A retired Philippine police testified before a Philippine Senate hearing on Monday to killing 300 people, about 200 people as part of a "death squad" under President Rodrigo Duterte when he was Davao City mayor. The officer said he came clean because of his "fear of God".
Arturo Lascanas made the allegations at the start of a nationally televised Senate inquiry. He also admitted to lying in October during another Senate inquiry into alleged extrajudicial killings linked to Duterte. Lascanas added that he denied because he feared for his family's safety and also the police had warned him to "deny everything".

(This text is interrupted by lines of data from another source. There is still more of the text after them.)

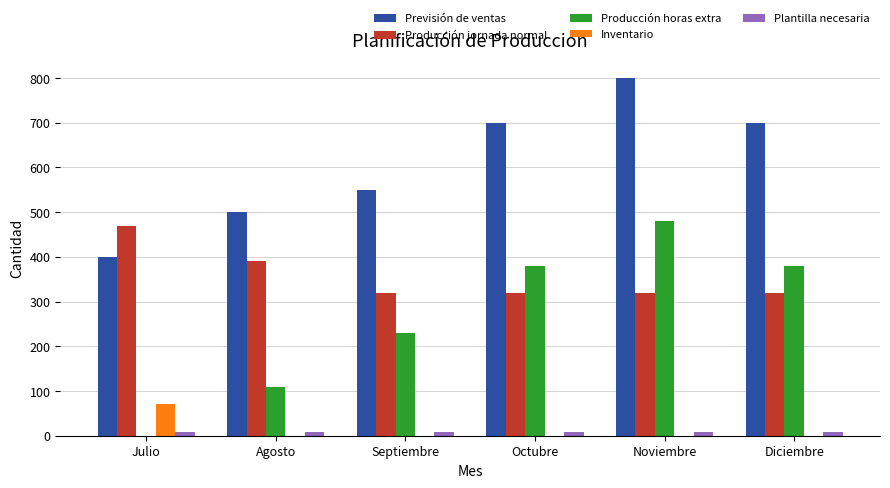

Is the value of Inventario at Septiembre greater than the value of Previsión de ventas at Agosto?

No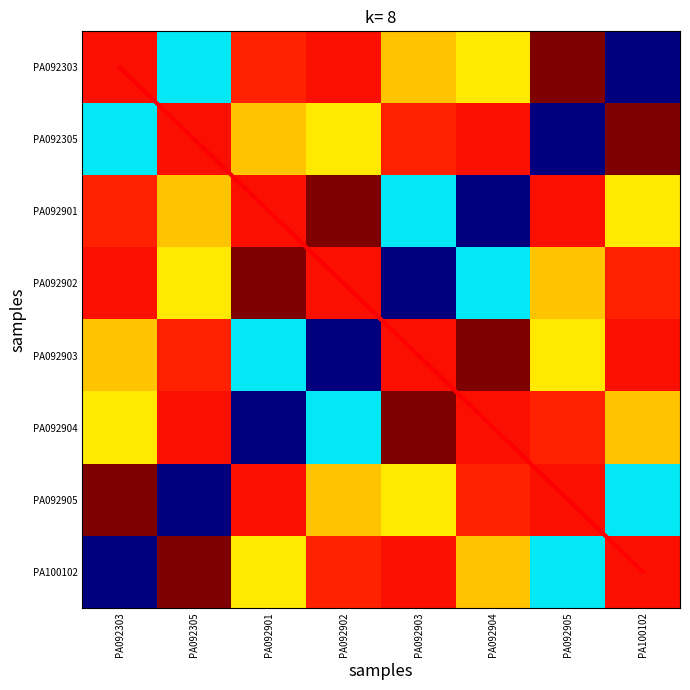

True or false: PA092901 has a value of 7861 at PA092903.

False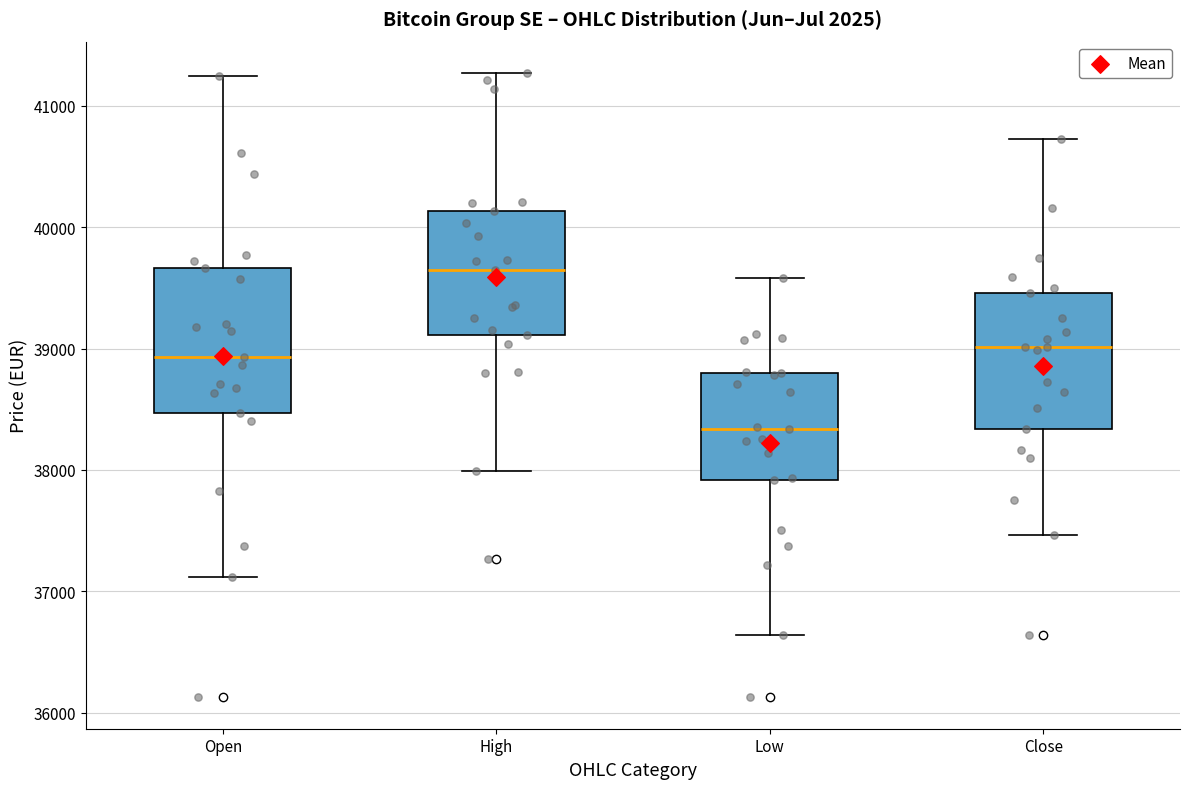

Reading left to right, transcribe this box plot: for each box, give where its median line is, the range the box spans, and where its two whiskers end, as read against the y-axis. The values are not printed on the chart, so give them approximately, as read against the axis.

Open: median 38900, box 38500 to 39700, whiskers 37100 to 41200
High: median 39700, box 39100 to 40100, whiskers 38000 to 41300
Low: median 38300, box 37900 to 38800, whiskers 36600 to 39600
Close: median 39000, box 38300 to 39500, whiskers 37500 to 40700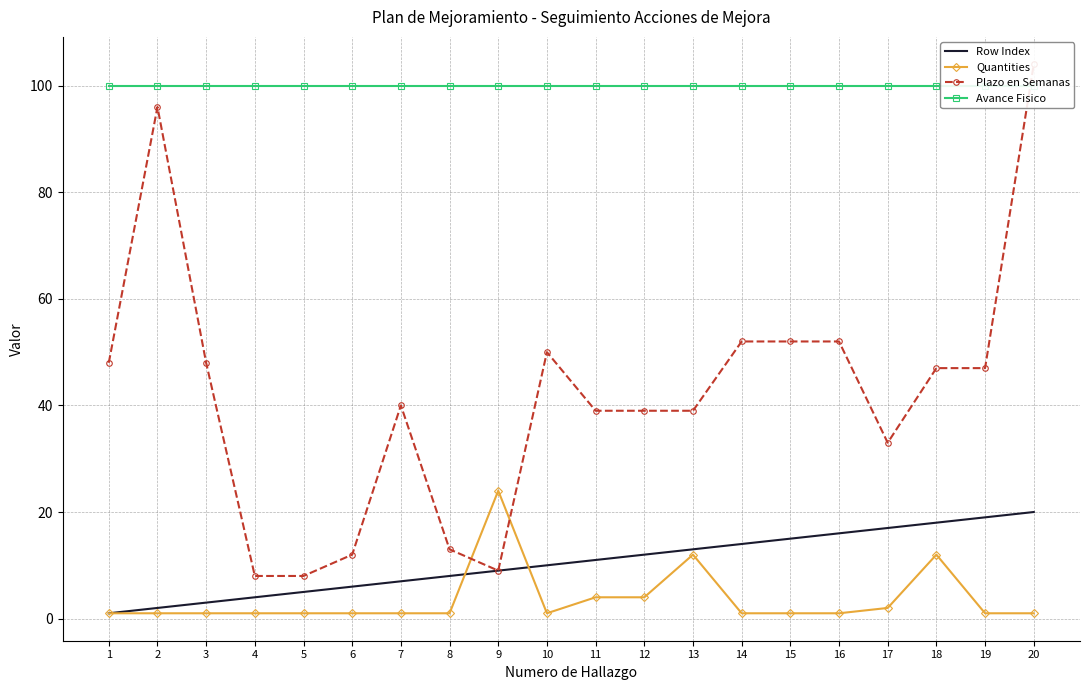

Read the Plazo en Semanas value at 3, to the nearest 10.

50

"I feared for the life of my loved ones," Lascanas said when asked why he had earlier denied the death squad existed. He said that he changed testimony because he was tormented by what he had done and wanted to reveal the truth that would "set me free".
It was "because of my desire to tell all the truth, not only because of my spiritual renewal but the fear of God, I wanted to clear my conscience", he added.The retired officer said his last killing was in 2015. Reportedly, Lascanas also detailed two cases where he had murdered critics of Duterte, under the instruction of the then-mayor's bodyguard.
While revealing his story two weeks ago, Lascanas broke down in tears before the media. He is the second person, who testified before the lawmakers about Duterte's alleged links to a clandestine hit squad.
However, Duterte's allies have dismissed all the claims and said that it is a plot by his opponents to discredit the popular leader and his war on drugs. The critics said his anti-drugs campaign has disturbing similarities to a pattern of mysterious killings in Davao.
President Duterte has repeatedly denied his involvement in vigilantism either as president or during his 22 years span as Davao mayor until late 2015. He along with his police chief Ronald dela Rosa, a former Davao police chief under Duterte, have also denied the existence of a Davao death squad and referred to it as fiction.
Over 8,000 people have been killed in the nationwide anti-drugs crackdown since Duterte took over office seven months ago. According to police, some 2,500 are shootouts during raids and sting operations.
The human rights groups have documented some 1,400 suspicious killings in Davao since the early 1990s. The critics say the bloody war on drugs bear the hallmarks of similar methods of killing that has been seen after Duterte became the president. Numerous investigations have found no proof linking Duterte to those deaths.
On Monday, dela Rosa announced the re-launch of police anti-narcotics operations after a month-long suspension of police involvement in the campaign.